◆ **Work instruction**
This exercise calls for the line with "nose: (305, 201)", the line with "right eye: (343, 215)", and all lines between them in the material below, output exactly and with no other lines.

◆ **Data excerpts**
==============================

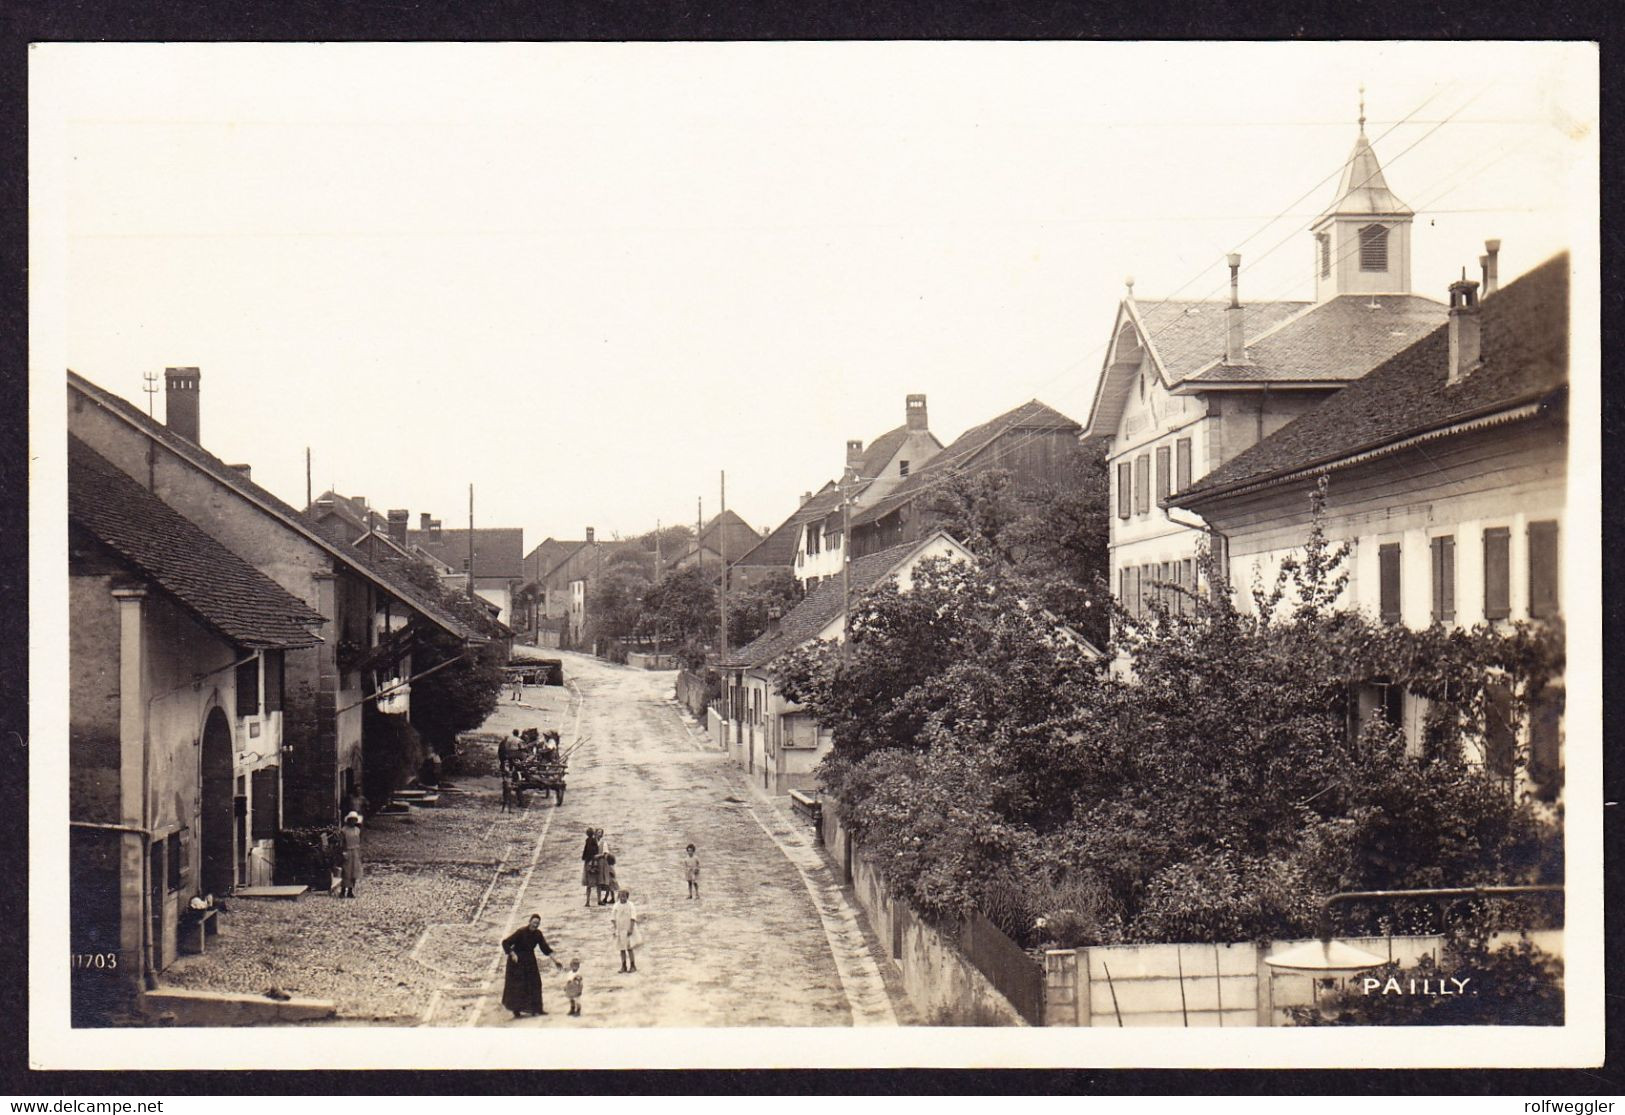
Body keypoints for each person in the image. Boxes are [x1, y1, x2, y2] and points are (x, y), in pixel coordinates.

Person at [502, 913, 563, 1018]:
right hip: (517, 961)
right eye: (534, 922)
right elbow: (505, 942)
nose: (535, 925)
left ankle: (538, 1009)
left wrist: (555, 960)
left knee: (536, 983)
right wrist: (512, 954)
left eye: (537, 923)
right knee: (519, 986)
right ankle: (516, 1010)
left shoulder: (538, 934)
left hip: (530, 960)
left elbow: (545, 948)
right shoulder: (520, 932)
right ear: (529, 921)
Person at [611, 889, 639, 973]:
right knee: (621, 948)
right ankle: (623, 965)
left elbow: (633, 917)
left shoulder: (630, 905)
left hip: (628, 929)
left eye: (624, 896)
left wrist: (631, 928)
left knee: (629, 948)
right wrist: (615, 928)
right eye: (621, 896)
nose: (622, 898)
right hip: (620, 929)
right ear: (619, 896)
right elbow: (613, 918)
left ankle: (633, 965)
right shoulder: (616, 905)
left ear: (627, 896)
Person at [339, 812, 363, 898]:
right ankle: (343, 890)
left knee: (354, 872)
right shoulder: (344, 830)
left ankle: (350, 891)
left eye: (354, 820)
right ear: (348, 820)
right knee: (346, 872)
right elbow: (341, 842)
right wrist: (342, 852)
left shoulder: (357, 830)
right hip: (347, 851)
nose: (353, 821)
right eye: (351, 819)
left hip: (355, 852)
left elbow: (359, 841)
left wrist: (359, 852)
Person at [580, 827, 600, 907]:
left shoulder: (588, 841)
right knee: (597, 883)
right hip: (593, 863)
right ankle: (598, 900)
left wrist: (585, 859)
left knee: (589, 884)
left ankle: (588, 901)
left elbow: (586, 853)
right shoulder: (593, 841)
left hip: (589, 863)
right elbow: (595, 852)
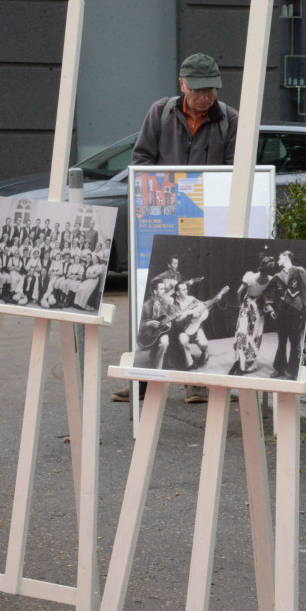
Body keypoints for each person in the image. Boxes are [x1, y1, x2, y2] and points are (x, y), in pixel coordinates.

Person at [113, 53, 240, 404]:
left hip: (205, 220)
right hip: (162, 216)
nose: (206, 97)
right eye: (198, 90)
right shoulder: (161, 112)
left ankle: (195, 383)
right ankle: (144, 379)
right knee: (150, 304)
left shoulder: (229, 120)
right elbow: (140, 160)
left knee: (187, 307)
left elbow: (236, 173)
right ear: (182, 84)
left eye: (211, 89)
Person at [263, 250, 306, 380]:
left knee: (295, 341)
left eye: (280, 257)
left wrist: (304, 308)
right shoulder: (277, 276)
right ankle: (280, 368)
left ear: (286, 257)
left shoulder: (298, 271)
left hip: (296, 311)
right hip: (281, 312)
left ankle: (294, 371)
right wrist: (270, 308)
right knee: (282, 341)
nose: (278, 260)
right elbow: (267, 293)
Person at [229, 255, 276, 376]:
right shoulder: (250, 276)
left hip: (257, 309)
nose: (265, 275)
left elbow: (239, 293)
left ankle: (244, 364)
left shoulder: (271, 279)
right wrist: (241, 307)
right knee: (244, 335)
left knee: (253, 336)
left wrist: (269, 309)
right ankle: (239, 363)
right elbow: (239, 293)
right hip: (249, 307)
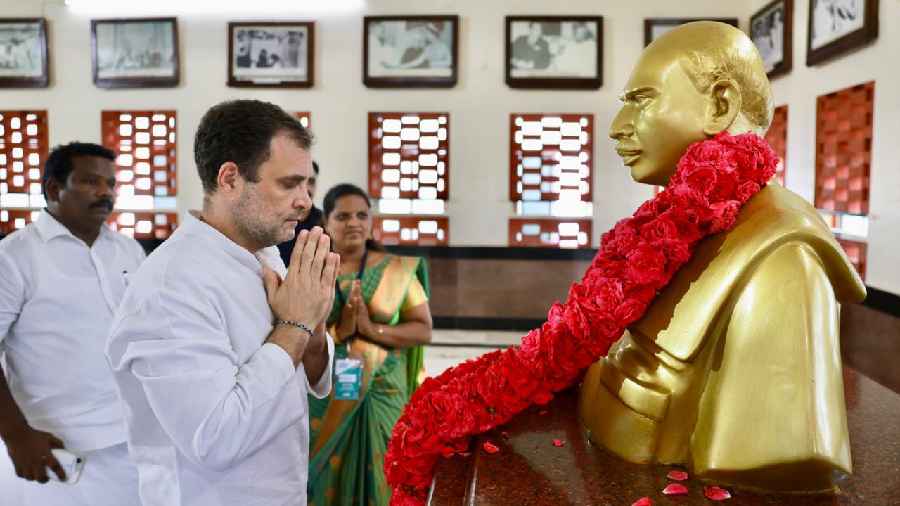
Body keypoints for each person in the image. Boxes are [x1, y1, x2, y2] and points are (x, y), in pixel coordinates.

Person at [579, 21, 865, 491]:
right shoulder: (677, 225)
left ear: (720, 105)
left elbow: (778, 453)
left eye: (642, 100)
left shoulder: (782, 259)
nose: (617, 129)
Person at [106, 99, 336, 506]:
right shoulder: (172, 286)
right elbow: (215, 437)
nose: (305, 201)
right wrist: (295, 326)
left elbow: (305, 373)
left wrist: (313, 329)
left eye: (307, 186)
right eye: (289, 184)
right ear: (229, 178)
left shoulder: (262, 253)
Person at [0, 142, 145, 506]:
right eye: (91, 181)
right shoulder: (16, 257)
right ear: (53, 188)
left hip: (133, 438)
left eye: (111, 184)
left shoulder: (128, 251)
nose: (105, 192)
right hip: (55, 448)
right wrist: (16, 435)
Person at [307, 183, 432, 506]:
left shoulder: (396, 270)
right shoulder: (310, 270)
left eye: (362, 215)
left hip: (383, 390)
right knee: (324, 474)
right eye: (343, 215)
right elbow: (296, 330)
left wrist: (370, 330)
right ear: (325, 221)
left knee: (385, 471)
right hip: (326, 387)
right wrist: (339, 331)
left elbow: (422, 330)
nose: (354, 223)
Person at [277, 160, 323, 267]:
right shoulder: (276, 221)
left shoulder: (326, 221)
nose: (306, 188)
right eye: (299, 182)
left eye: (311, 181)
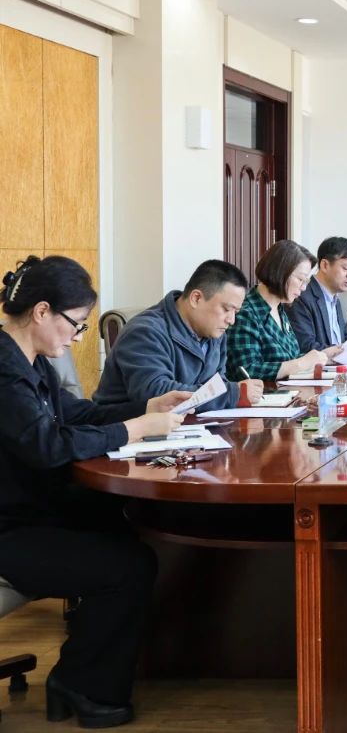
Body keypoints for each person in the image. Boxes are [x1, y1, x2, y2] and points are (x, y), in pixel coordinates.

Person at [0, 256, 191, 727]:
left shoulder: (29, 359)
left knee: (122, 518)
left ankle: (87, 668)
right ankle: (83, 684)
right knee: (127, 567)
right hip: (9, 527)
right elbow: (48, 445)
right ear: (41, 312)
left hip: (33, 507)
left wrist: (144, 409)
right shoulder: (4, 371)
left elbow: (74, 414)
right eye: (76, 324)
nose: (77, 337)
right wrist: (133, 430)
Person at [95, 260, 264, 412]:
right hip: (128, 430)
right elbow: (157, 394)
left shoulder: (215, 333)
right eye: (226, 309)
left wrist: (228, 391)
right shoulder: (145, 332)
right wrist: (233, 394)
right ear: (196, 298)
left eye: (236, 312)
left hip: (189, 427)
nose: (231, 320)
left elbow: (217, 383)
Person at [225, 240, 333, 380]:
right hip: (264, 393)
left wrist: (322, 356)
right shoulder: (245, 312)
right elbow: (246, 370)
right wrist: (301, 363)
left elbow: (289, 358)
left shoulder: (280, 309)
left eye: (306, 281)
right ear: (280, 272)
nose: (304, 287)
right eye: (300, 279)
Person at [288, 236, 347, 353]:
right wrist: (341, 352)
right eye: (346, 268)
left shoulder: (335, 298)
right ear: (325, 265)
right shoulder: (301, 296)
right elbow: (306, 345)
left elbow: (344, 337)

==============================

◆ **Exercise response**
nose: (305, 201)
right wrist: (295, 326)
left elbow: (305, 373)
left wrist: (313, 329)
left eye: (307, 186)
right eye: (289, 184)
right ear: (229, 178)
left shoulder: (262, 253)
Person at [0, 142, 145, 506]:
right eye: (91, 181)
right shoulder: (16, 257)
right ear: (53, 188)
left hip: (133, 438)
left eye: (111, 184)
left shoulder: (128, 251)
nose: (105, 192)
right hip: (55, 448)
right wrist: (16, 435)
Person at [307, 183, 432, 506]:
left shoulder: (396, 270)
right shoulder: (310, 270)
left eye: (362, 215)
left hip: (383, 390)
right knee: (324, 474)
right eye: (343, 215)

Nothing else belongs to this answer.